CINCINNATI -- Jeff Pastor describes himself as a "New Age Republican."
What exactly that means will be up to Pastor himself to define, as this 34-year-old political newcomer officially takes his place on Cincinnati City Council this week.
Pastor has already proven that he can beat the odds. He won election to city council on his first try - as a Republican in a city that is becoming increasingly progressive.
“We are in the 21st century, and its time for Republican faces to reflect that change in our country,” Pastor said.
Pastor is one of three new city council members sworn into office on Jan. 2, as well as Tamaya Dennardand Greg Landsman. This is the latest in a series of stories on the new council members.
These three council newcomers who are younger, seemingly more open to compromise and less bound by party lines may ultimately change the atmosphere and voting patterns of this nine-person council.
How this new council reacts to big issues coming up this year -- such as improving city-wide transportation, creating a designated housing court and managing a very tight city budget -- remains to be seen.
But so far Pastor seems to be getting the most attention of the three newcomers. At least one council member, Chris Seelbach, criticized him on Dec. 17, when WCPO reported that Pastor had chosen a former Covington commissioner who had been at the center of a political scandal nearly a decade ago involving campaign pamphlets with anti-gay overtones, as his chief of staff.
Other council members have quietly wondered how Pastor will vote, who he will align himself with on council, and if he will vote along party lines.
“He will absolutely listen to what citizens and voters want,” said former Councilman Charlie Winburn, a Republican who was term-limited from running for council again. “He’s not going to be a party guy. He won’t let the Republican Party tell him what to do, and that’s a good thing.”
And Pastor freely admits that achieving results on council, even through compromise, is far more important than toeing the party line.
“That’s what they sent me here (City Hall) for: to be effective, not to toe their purist lines," Pastor said. "The election is over. This is a new era of governing.”
Political observers have quietly given Pastor the nickname of ‘the wild card’ because they are unsure how he will vote once he arrives at City Hall. They're also curious to see if Pastor's allegiance to the Republican Party will play into how he votes.
Pastor chuckled at the nickname, and said if people really want to understand him they should know he is driven by “facts, data and objectivity.”
“At the end of the day, I just want to get things done,” Pastor said. “I’ve never met a Republican or Democrat pothole. A pothole is a pothole, right?”
Perhaps Pastor’s biggest goal over the next four years is to reduce poverty in the city. That issue is very personal to Pastor.
He grew up in a house where his mother often worked multiple jobs, including as a Metro bus driver, to provide for himself and his three siblings, as well as a drug-addicted stepfather. But she made sure Pastor went to college.
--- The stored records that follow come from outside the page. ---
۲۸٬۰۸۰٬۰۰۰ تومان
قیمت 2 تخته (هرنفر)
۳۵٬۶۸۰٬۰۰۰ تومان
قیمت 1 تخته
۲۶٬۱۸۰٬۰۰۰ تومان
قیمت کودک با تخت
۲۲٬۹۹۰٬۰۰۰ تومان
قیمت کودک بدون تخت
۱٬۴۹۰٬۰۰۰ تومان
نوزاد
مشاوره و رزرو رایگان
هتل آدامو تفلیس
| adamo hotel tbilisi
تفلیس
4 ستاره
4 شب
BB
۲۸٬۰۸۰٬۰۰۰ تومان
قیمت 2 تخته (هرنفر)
Pastor has a Masters of Divinity and a Masters of Business Administration. He also served in the Ohio Army National Guard and as a chaplain candidate in the U.S. Naval Reserve. After working as a teacher at King Academy Community School, Pastor changed jobs last year and now works as the executive director for the Charles L. Shor Foundation for Epilepsy.
“I’ve watched how poor folks and middle income folks get trampled on for political gain,” Pastor said. “That gets me riled up. Wasting taxpayer dollars gets me riled up.”
Pastor can recite from memory the poverty rates of many neighborhoods in the city. He believes the solution comes from luring companies here that pay good wages, and training workers in high-demand skills.
Pastor is an avid reader, a fiscal conservative, and a free market capitalist who believes in market rate housing.
Pastor said he believes government should handle the basic services of the city – fixing potholes, replacing the Western Hills Viaduct, ensuring there are enough firefighters and police officers to keep the city safe. But he also believes the city must help solve the heroin crisis and drug addiction, poverty and mental health challenges for the poor.
“For the first year it’s learning the ropes,” Pastor said. “I know that I’m a rookie. I’m not here to be a hotshot, but I am here to use all of the tools that I have … to create policies that will foster economic growth in the city of Cincinnati.”